Exercise brief | The line that holds "Все товары категории" marks the start. Return it and each following line through the end of the data, unchanged.

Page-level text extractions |

---

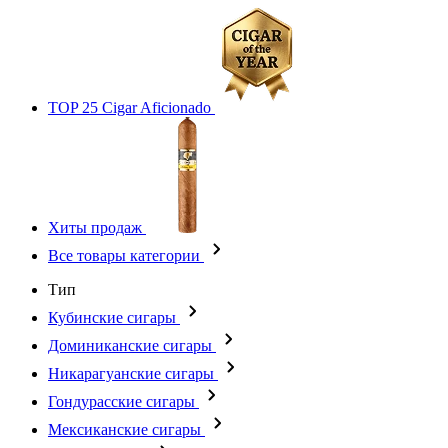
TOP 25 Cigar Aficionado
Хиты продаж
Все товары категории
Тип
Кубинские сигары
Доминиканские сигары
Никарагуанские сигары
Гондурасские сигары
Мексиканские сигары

---

Solution to the problem |
Все товары категории
Тип
Кубинские сигары
Доминиканские сигары
Никарагуанские сигары
Гондурасские сигары
Мексиканские сигары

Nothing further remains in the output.